With a typical hog producing three to four times as much daily waste as a human, CAFOs with thousands of animals can excrete the same volume as a small city.
Meanwhile, researchers are hard at work on "odor management" strategies, including diet manipulation, feed additives, biofiltration, wetland treatment, windbreak walls, and anaerobic digestion, to name a few.
Some researchers, like Elliott, say the technology is already available to control, if not entirely eliminate, most agricultural odors. The problem is that for any one company to take the lead, the additional cost would put it at a competitive disadvantage, observers say.
Nevertheless, some operations are pushing ahead. Premium Standard Farms of Kansas City has a comprehensive waste-management system that involves covering waste lagoons with "biocaps" (permeable membranes that significantly reduce odor), combined with air dams to deflect and disperse the smell. But the crown jewel is soon to come. The company's new $9.6 million high-tech crystal peak fertilizer plant in Missouri is expected to begin operation this year. It will turn hog manure into small, dry fertilizer pellets.
Industry officials point out that tightening federal restrictions on air emissions of agricultural livestock operations will also lessen odor.
In January, the EPA announced a nationwide consent decree in which thousands of animal-feeding operations will each pay a fine of $200 to $100,000 for past violations of air-emissions regulations.
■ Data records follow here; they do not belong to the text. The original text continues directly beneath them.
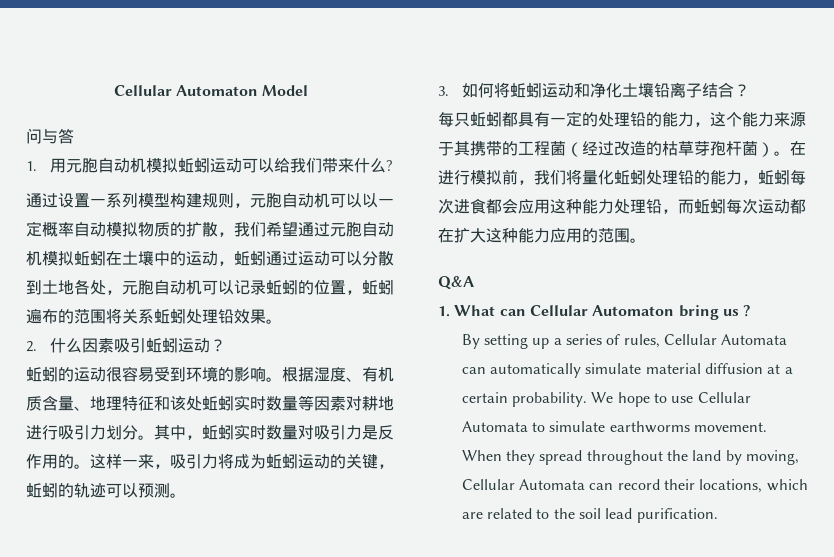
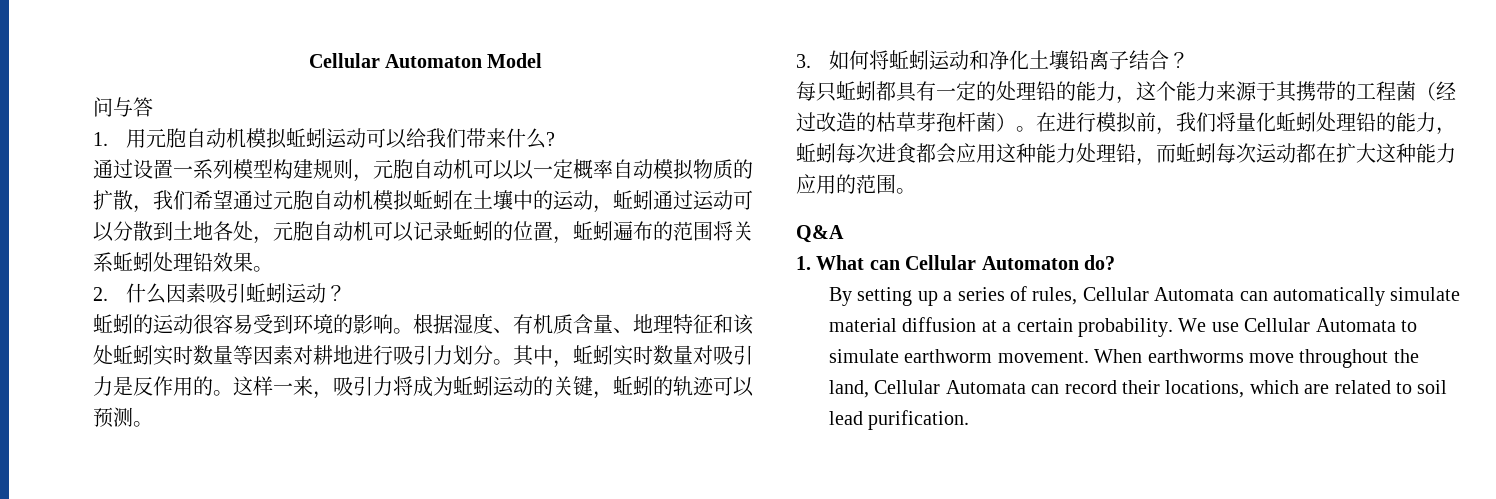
[678,305,751,320] bring us ? -> [1084,255,1115,270] do?
[617,392,667,407] hope to -> (1207, 325) none
[609,421,690,433] earthworms -> [904,349,993,363] earthworm
[505,450,799,465] they spread throughout the land by moving, -> [1147,349,1419,368] [829,380,870,398] earthworms move throughout the land,
[553,508,575,519] the -> (1413, 388) none

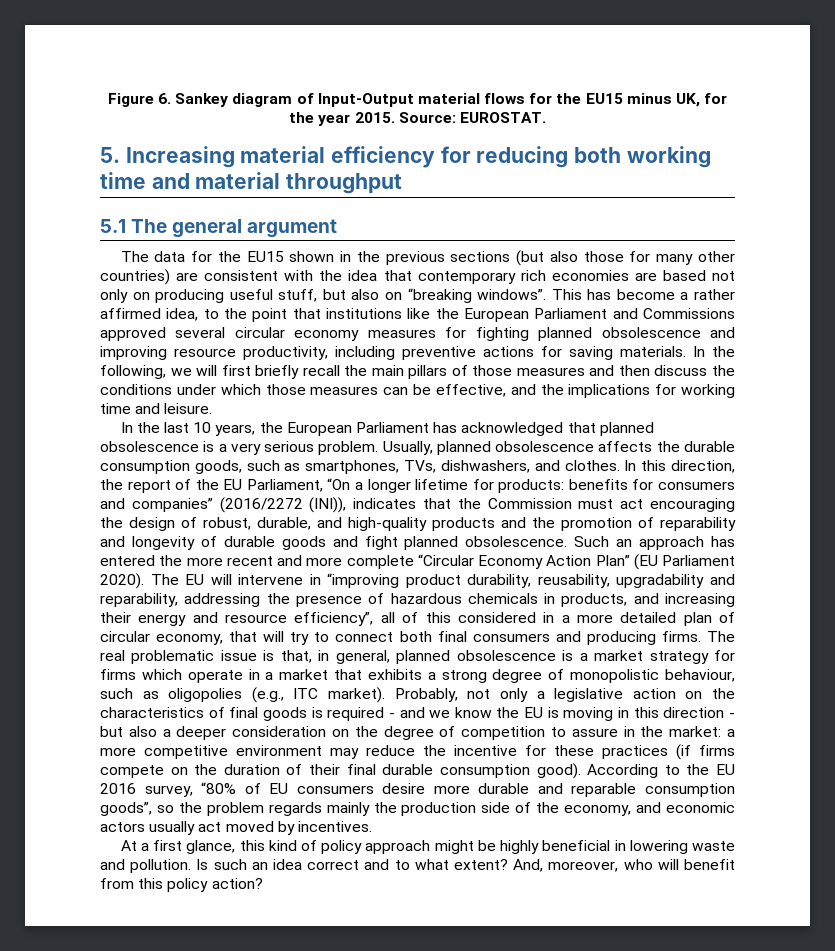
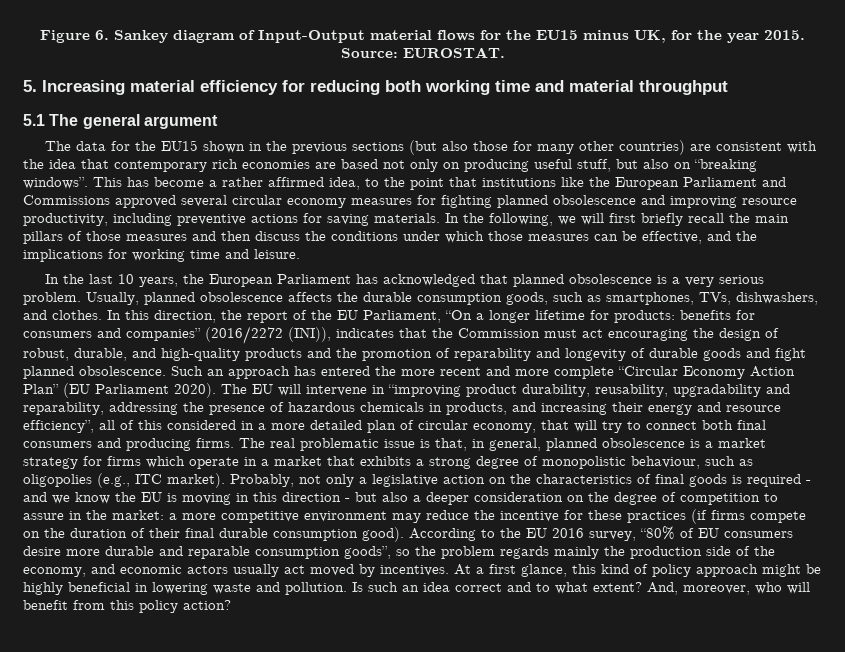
(372, 826) // -> (449, 570) none

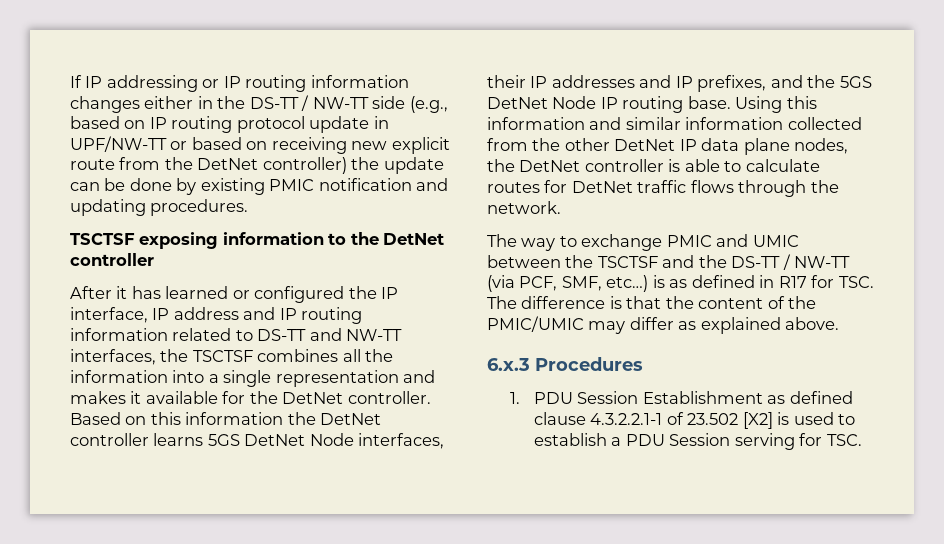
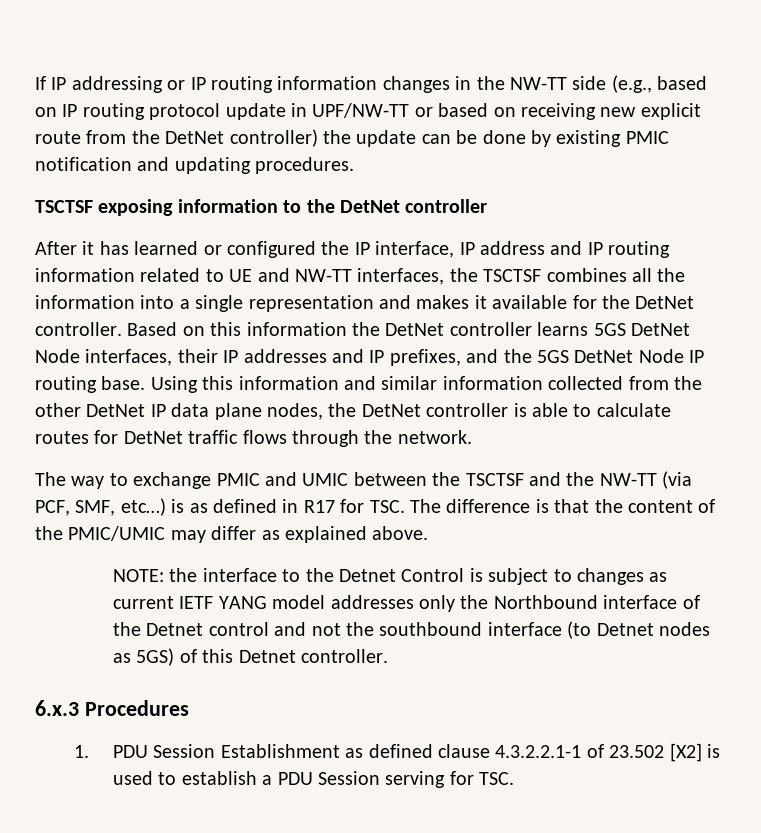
[144,96,194,109] either -> (450, 84) none
[249,95,310,111] DS-TT / -> (505, 83) none
[257,329,307,341] DS-TT -> [229,269,253,282] UE
[731,254,791,270] DS-TT / -> (595, 479) none
(840, 323) none -> [113,568,668,585] [113,595,700,612] [113,621,711,639] [113,648,389,666] // NOTE: the interface to the Detnet Control is subject to changes as current IETF YANG model addresses only the Northbound interface of the Detnet control and not the southbound interface (to Detnet nodes as 5GS) of this Detnet controller.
Key provisions include requiring the farms to report releases of ammonia, hydrogen sulfide, nitrogen oxides, volatile organic compounds, and particulate matter - all common emissions from livestock feed operations.
The National Pork Producers Council, an industry group, is encouraging hog producers to sign the agreement. If they don't, they would still be liable to prosecution for past emissions violations. "There's a number of things going on at various levels to address that [odor] issue," says Kara Flynn, an NPPC spokeswoman. "There's always been a willingness to embrace new technology."
But environmentalists aren't so sure.
"The problem is that technology hasn't given us an answer that the industry has been willing to incorporate," says Laura Krebsbach, a regional organizer for the Sierra Club in Nebraska. "These hog farms produce a huge amount of waste and should have waste-treatment facilities like you would for a city. The bottom line is that they are externalizing their production costs. If you live here [by hog farms], you pay for it. If you live in a city, you're not paying the cost of that pork chop."
"A lot of people are getting tired of these odors crossing boundary lines," says Daniel Eyde, president of GSA Resources, a Tucson, Ariz., firm specializing in odor remediation.